§ Task statement: Rewrite the lines below, changing "common name" to "everyday name" and leaving everything else as it is. Omit the pictures.
::::::
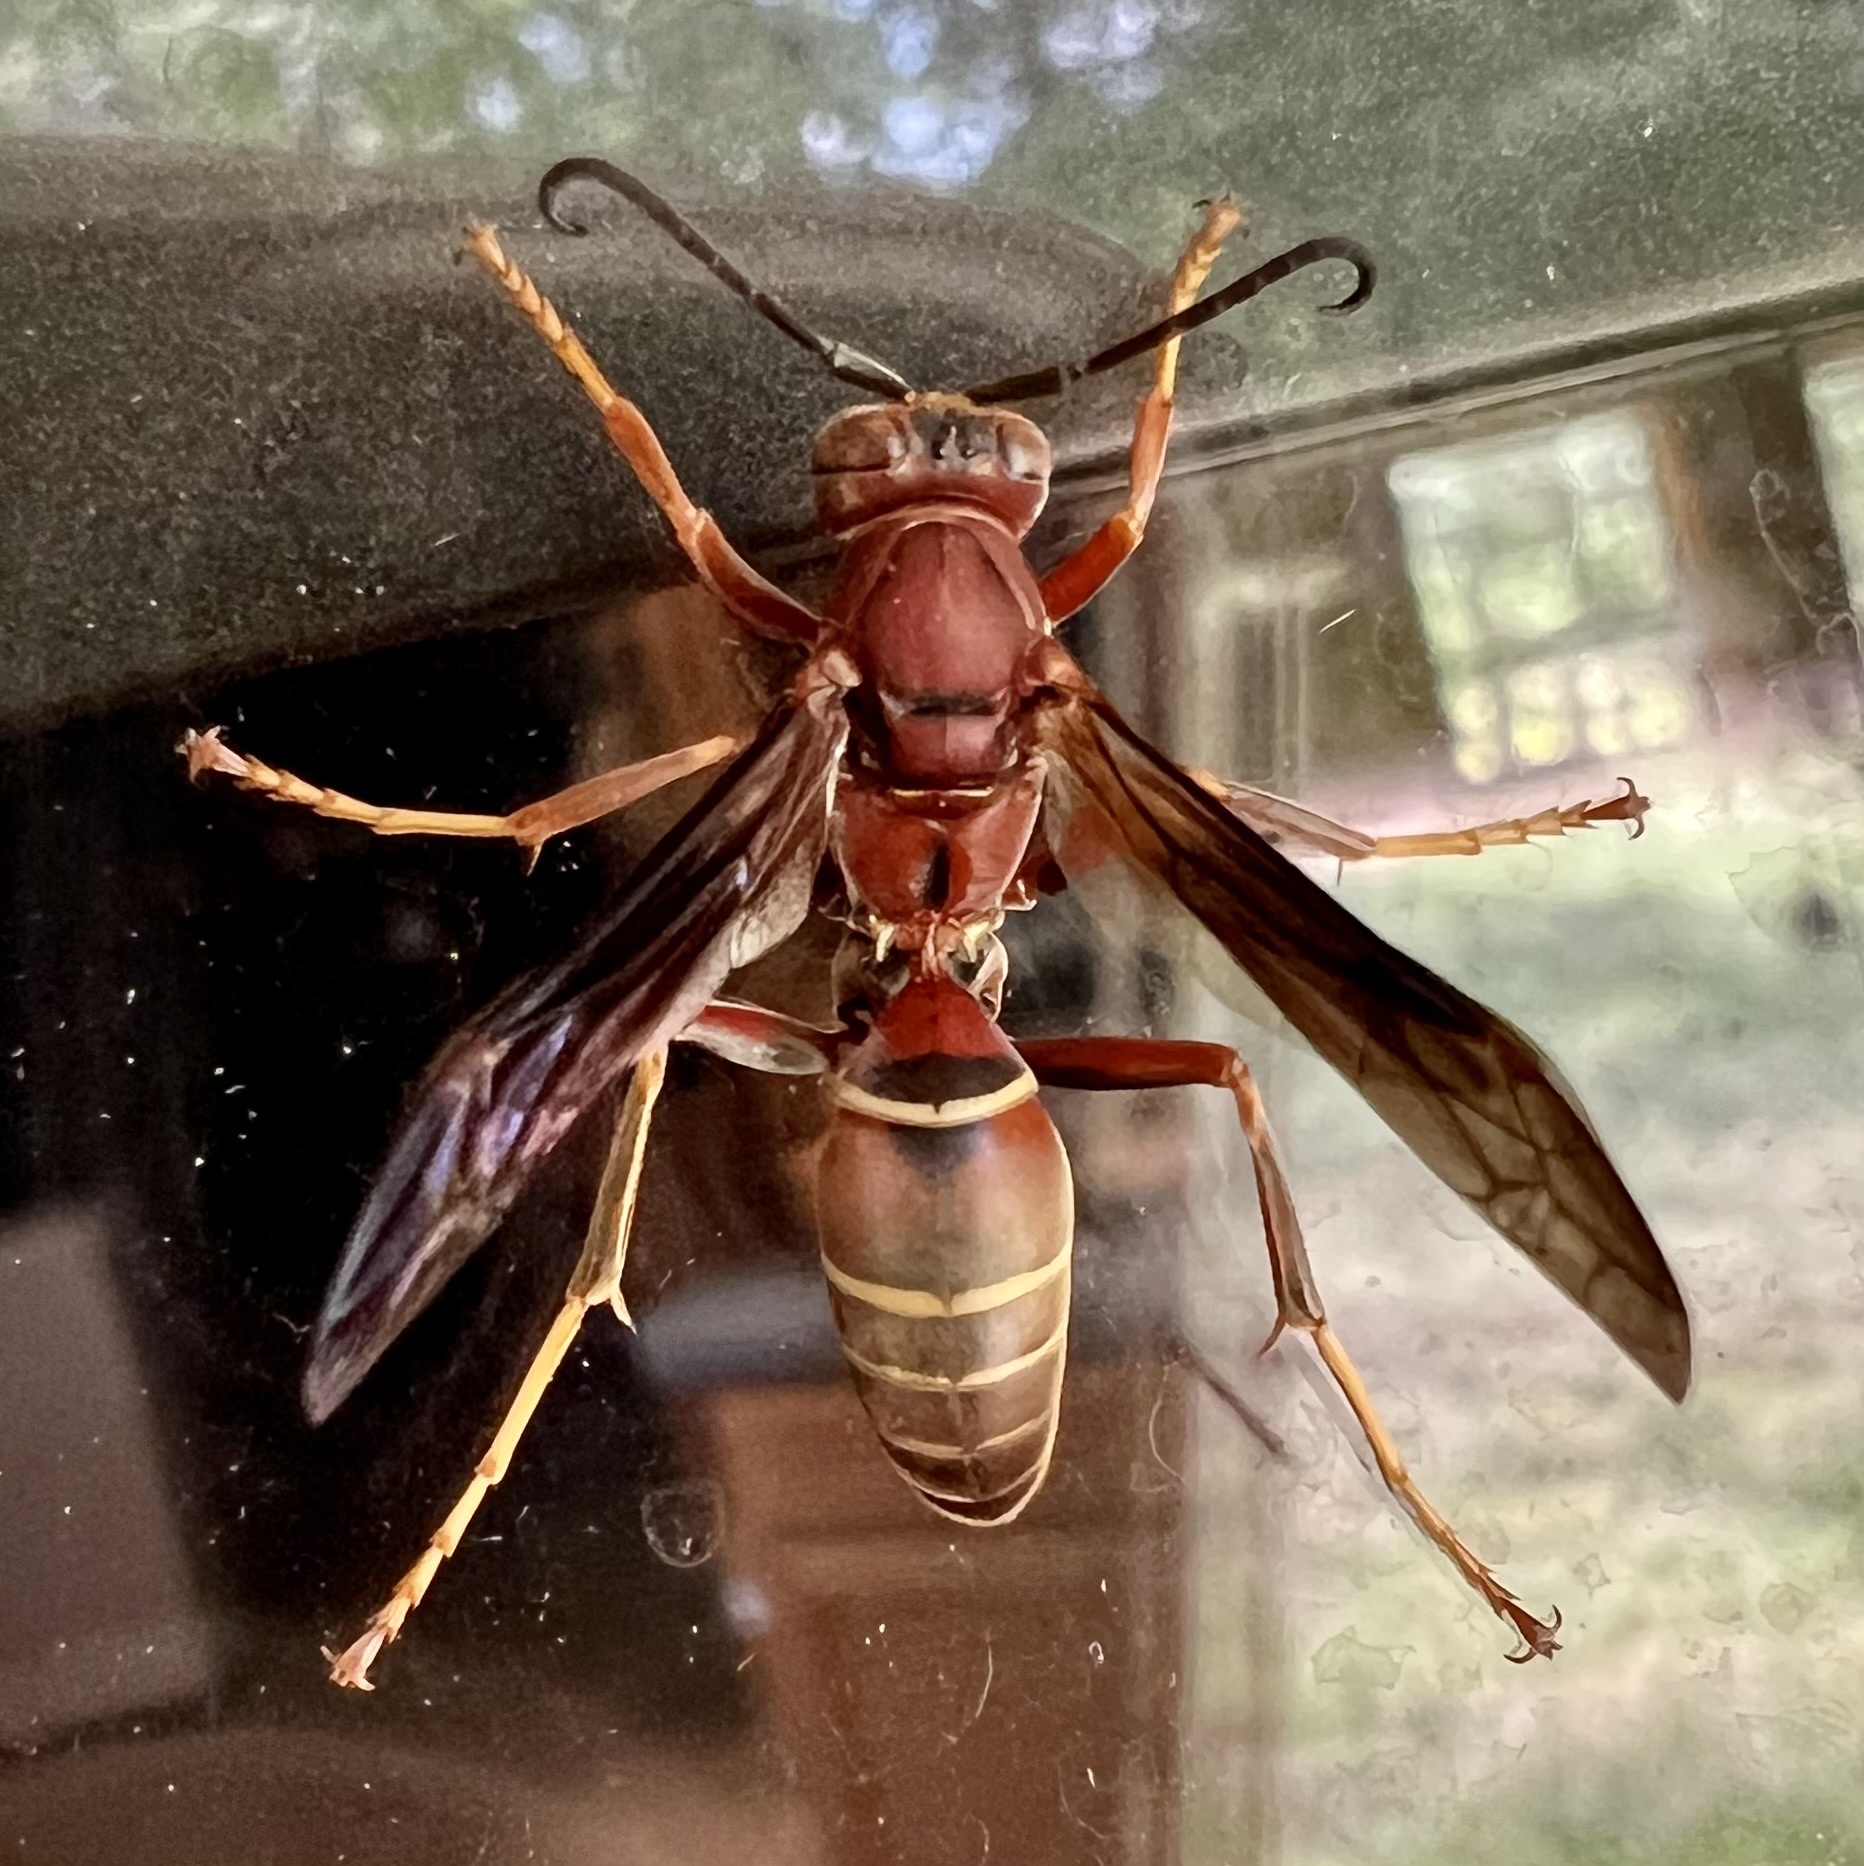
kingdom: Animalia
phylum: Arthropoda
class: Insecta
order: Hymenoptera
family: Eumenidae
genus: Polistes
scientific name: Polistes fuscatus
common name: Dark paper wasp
::::::
§ Expected output:
kingdom: Animalia
phylum: Arthropoda
class: Insecta
order: Hymenoptera
family: Eumenidae
genus: Polistes
scientific name: Polistes fuscatus
everyday name: Dark paper wasp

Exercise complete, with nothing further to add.